A reiteração criminosa tem sido admitida pela jurisprudência como fundamento para a decretação da prisão preventiva por ofensa à ordem pública, ressurgindo, agora, bem fortalecida com a redação do art. 282, I , ao mencionar a “necessidade...e... para evitar a prática de infrações penais”.

Por conveniência da instrução criminal justifica-se quando necessária a prisão para garantir a produção das provas e o regular andamento do processo. Tem finalidades “endoprocessuais”. Vale frisar que a prisão, nesta hipótese, deve estar vinculada ao processo propriamente dito; assim, não havendo mais necessidade da prisão, uma vez que a testemunha que precisava ser ouvida e estava sendo ameaçada, por exemplo, já foi ouvida, não há mais sentido na manutenção da prisão e o réu precisa ser colocado em liberdade.

Para assegurar a aplicação da lei penal: ocorre quando o réu está tentando se evadir ou se desfazer de seus bens, sendo, portanto, necessária a prisão para garantir a efetividade da lei penal. Evidentemente que, para a configuração deste requisito, também se fazem presentes os mesmos argumentos apresentados quando se tratou do requisito da “ordem pública”, na medida em que não são admissíveis meros argumentos genéricos, mas sim concretos, não sendo possível, por exemplo, admitir-se a prisão sob esta modalidade, apenas por que o réu é rico e pode se evadir do País mais facilmente ou porque reside em região de fronteira ou próximo a um aeroporto. Tais presunções, como visto, não são aceitas e ferem, a rigor, o princípio da dignidade da pessoa humana, em seu núcleo essencial, além é claro do princípio da presunção de inocência.
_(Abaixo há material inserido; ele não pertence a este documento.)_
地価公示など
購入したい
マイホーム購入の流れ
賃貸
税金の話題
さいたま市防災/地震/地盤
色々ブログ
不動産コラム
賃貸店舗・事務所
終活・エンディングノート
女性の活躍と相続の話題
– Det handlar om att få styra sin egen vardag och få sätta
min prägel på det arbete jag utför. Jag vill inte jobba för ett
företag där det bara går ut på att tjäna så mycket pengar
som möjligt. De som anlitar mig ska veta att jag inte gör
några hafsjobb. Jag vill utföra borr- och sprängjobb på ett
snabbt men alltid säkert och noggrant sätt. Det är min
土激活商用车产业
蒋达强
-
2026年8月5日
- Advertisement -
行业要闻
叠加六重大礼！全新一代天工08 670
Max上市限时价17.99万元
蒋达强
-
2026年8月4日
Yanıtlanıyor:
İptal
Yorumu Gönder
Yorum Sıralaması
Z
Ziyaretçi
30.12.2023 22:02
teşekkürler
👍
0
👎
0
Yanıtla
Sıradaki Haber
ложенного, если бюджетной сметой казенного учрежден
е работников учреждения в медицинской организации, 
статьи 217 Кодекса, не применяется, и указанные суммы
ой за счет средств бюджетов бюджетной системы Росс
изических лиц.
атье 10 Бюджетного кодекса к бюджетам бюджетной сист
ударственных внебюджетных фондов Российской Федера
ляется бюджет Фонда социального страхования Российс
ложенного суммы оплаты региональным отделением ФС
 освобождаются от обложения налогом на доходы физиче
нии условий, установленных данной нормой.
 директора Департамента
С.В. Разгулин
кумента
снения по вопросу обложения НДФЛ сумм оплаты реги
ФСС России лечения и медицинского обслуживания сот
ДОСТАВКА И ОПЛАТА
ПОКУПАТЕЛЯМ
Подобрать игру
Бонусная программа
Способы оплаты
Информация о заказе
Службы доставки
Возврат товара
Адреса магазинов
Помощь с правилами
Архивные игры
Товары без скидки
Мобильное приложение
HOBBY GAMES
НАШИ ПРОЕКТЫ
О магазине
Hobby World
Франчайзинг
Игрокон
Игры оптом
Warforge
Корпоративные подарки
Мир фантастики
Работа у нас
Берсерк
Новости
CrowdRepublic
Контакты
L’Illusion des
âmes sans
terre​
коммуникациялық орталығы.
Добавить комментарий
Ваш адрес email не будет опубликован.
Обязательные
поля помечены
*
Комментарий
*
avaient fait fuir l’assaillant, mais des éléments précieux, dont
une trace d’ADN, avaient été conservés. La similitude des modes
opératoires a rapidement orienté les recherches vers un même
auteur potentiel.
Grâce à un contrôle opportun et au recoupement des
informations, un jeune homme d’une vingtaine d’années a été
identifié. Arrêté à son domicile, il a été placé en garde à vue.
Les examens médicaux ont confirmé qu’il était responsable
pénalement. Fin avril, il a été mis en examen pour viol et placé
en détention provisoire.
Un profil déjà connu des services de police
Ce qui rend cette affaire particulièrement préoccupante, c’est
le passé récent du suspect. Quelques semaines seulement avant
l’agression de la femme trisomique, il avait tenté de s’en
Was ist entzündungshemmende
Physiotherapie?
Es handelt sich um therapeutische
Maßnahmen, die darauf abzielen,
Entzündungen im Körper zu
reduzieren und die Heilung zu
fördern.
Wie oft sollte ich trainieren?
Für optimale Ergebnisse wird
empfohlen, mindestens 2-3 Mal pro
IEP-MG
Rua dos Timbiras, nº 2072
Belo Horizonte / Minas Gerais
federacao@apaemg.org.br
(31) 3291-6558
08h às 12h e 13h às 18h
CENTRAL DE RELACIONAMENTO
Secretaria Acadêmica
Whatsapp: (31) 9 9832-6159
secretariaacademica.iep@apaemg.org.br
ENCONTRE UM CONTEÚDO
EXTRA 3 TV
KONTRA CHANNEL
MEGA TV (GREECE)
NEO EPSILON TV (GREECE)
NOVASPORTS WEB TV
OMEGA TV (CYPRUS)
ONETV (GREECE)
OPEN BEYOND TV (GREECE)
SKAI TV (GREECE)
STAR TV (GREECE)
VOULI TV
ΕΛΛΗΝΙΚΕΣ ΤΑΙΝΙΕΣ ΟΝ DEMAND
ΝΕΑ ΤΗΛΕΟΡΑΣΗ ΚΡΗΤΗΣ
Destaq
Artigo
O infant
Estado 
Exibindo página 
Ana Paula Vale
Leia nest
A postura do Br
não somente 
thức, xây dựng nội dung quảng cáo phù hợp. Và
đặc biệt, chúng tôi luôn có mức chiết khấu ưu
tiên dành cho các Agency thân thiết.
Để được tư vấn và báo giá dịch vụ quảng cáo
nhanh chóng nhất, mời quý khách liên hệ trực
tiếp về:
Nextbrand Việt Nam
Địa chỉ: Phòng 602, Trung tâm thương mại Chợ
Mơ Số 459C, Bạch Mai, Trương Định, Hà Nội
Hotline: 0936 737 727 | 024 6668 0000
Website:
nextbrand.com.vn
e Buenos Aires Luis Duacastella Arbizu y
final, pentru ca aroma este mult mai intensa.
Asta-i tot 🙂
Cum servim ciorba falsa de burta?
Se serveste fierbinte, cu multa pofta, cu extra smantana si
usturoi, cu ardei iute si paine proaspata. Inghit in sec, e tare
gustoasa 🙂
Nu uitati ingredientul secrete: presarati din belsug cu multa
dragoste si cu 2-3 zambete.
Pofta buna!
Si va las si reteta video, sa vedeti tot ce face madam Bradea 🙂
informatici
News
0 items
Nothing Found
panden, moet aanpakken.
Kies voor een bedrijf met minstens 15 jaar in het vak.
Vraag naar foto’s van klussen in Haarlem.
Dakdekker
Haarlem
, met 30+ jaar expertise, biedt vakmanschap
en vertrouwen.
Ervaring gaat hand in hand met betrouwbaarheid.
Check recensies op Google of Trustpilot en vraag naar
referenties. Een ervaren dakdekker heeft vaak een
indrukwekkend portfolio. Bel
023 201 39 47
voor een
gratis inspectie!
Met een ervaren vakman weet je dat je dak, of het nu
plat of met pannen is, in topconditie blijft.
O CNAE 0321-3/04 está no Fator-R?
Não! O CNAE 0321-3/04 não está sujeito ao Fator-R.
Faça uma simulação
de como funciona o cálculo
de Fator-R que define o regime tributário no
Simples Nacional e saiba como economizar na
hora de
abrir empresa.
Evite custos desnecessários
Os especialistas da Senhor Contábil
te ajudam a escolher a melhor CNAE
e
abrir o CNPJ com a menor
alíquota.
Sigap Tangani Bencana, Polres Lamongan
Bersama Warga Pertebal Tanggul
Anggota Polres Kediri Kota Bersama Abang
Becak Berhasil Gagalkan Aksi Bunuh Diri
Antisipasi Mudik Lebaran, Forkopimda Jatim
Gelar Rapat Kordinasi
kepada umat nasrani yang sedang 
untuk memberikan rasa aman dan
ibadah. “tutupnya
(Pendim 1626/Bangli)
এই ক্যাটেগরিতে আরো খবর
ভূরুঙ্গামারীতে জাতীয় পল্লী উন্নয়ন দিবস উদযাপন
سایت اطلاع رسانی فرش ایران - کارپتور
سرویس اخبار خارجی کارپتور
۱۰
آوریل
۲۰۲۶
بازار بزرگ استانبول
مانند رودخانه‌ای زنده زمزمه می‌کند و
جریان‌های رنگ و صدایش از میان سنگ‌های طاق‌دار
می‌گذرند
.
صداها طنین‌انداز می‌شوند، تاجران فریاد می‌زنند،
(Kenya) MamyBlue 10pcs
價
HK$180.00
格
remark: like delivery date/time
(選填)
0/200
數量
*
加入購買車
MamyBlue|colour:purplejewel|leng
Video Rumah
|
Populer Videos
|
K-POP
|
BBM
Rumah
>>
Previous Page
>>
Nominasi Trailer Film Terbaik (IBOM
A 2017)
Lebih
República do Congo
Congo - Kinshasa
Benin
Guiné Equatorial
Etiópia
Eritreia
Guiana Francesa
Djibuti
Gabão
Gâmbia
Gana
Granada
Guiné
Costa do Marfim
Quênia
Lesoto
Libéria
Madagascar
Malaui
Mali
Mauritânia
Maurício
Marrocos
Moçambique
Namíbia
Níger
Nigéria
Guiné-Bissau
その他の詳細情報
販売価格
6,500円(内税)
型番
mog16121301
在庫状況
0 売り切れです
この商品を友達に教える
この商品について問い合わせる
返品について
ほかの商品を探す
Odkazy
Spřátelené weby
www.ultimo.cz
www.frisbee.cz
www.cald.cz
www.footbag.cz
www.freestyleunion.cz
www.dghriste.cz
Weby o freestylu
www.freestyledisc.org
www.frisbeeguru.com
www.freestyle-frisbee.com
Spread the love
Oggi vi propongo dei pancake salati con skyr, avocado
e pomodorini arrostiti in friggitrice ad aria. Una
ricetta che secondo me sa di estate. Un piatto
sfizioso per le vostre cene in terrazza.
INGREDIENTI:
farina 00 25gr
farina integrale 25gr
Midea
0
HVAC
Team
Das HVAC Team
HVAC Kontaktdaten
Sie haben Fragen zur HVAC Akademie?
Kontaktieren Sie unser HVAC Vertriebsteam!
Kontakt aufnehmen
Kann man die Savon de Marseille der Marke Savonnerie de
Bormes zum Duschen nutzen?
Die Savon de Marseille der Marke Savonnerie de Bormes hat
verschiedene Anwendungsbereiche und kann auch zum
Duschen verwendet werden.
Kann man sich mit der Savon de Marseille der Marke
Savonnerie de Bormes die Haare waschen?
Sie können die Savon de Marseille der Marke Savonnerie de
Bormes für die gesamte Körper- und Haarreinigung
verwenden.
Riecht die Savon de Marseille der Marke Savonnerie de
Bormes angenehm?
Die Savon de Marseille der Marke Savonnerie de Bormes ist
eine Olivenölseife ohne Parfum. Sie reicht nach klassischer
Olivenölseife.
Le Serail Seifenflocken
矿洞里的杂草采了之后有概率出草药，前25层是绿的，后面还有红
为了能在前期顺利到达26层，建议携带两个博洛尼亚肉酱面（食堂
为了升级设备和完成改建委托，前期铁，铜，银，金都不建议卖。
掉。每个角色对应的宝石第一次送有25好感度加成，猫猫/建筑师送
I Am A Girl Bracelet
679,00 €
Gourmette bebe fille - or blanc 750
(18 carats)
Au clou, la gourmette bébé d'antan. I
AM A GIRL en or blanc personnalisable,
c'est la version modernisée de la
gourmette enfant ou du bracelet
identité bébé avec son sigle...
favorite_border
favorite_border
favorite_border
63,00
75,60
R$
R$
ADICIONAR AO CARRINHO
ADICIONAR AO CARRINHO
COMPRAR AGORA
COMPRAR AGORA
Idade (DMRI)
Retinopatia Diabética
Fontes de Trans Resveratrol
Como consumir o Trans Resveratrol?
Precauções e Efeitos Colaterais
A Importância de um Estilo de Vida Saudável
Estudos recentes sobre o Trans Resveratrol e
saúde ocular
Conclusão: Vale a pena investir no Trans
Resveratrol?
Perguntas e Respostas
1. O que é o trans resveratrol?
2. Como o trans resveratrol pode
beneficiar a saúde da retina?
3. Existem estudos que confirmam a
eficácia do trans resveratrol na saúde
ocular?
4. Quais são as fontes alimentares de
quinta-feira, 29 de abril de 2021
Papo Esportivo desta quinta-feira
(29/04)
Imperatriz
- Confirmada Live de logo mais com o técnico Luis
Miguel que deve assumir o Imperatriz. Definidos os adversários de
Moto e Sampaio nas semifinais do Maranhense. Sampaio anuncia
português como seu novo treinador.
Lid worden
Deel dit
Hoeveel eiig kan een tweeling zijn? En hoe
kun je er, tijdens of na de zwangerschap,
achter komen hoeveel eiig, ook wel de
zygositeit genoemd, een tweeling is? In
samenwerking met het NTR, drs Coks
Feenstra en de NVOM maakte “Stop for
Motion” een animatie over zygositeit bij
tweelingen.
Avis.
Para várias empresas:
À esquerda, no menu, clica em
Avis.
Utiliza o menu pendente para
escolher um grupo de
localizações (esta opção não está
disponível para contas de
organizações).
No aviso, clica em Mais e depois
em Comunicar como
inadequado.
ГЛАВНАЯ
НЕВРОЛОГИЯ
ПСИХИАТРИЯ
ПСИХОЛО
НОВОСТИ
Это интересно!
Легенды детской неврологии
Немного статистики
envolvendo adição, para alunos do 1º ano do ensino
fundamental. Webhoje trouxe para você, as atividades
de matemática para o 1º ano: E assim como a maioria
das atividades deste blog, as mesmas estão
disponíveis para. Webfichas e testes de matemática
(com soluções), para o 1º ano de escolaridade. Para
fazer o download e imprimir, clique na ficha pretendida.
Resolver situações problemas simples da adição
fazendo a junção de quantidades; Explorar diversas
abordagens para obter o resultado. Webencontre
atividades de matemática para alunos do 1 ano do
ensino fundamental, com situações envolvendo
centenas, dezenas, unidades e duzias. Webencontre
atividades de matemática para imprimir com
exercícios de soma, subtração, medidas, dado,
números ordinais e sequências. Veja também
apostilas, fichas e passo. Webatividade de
Já entendeu, por exemplo, o STF que a decretação da prisão sob este fundamento não pode ser de molde a inviabilizar a vida profissional da pessoa: “(...)tendo em conta o fato de o paciente ser piloto comercial e a existência de tratado celebrado entre o Brasil e o Reino da Espanha, em que assentada a possibilidade de cumprimento de pena, formalizada tanto aqui quanto lá, no país do qual seja originário o condenado, julgou-se conveniente viabilizar a continuidade de sua vida profissional, porquanto a sua retenção no país implicaria verdadeira apenação, e eventual perda, inclusive, da própria fonte de sustento do paciente e de sua família. Assim, concluiu-se pela devolução do passaporte ao paciente, ante o disposto no Decreto 2.576/98, mediante o qual foi promulgado o aludido tratado sobre transferência de presos” (HC 91690/SP, rel. Min. Marco Aurélio, 6.11.2007, 1ª Turma, in “Roberval Rocha Ferreira Filho (org), op. cit., p. 290.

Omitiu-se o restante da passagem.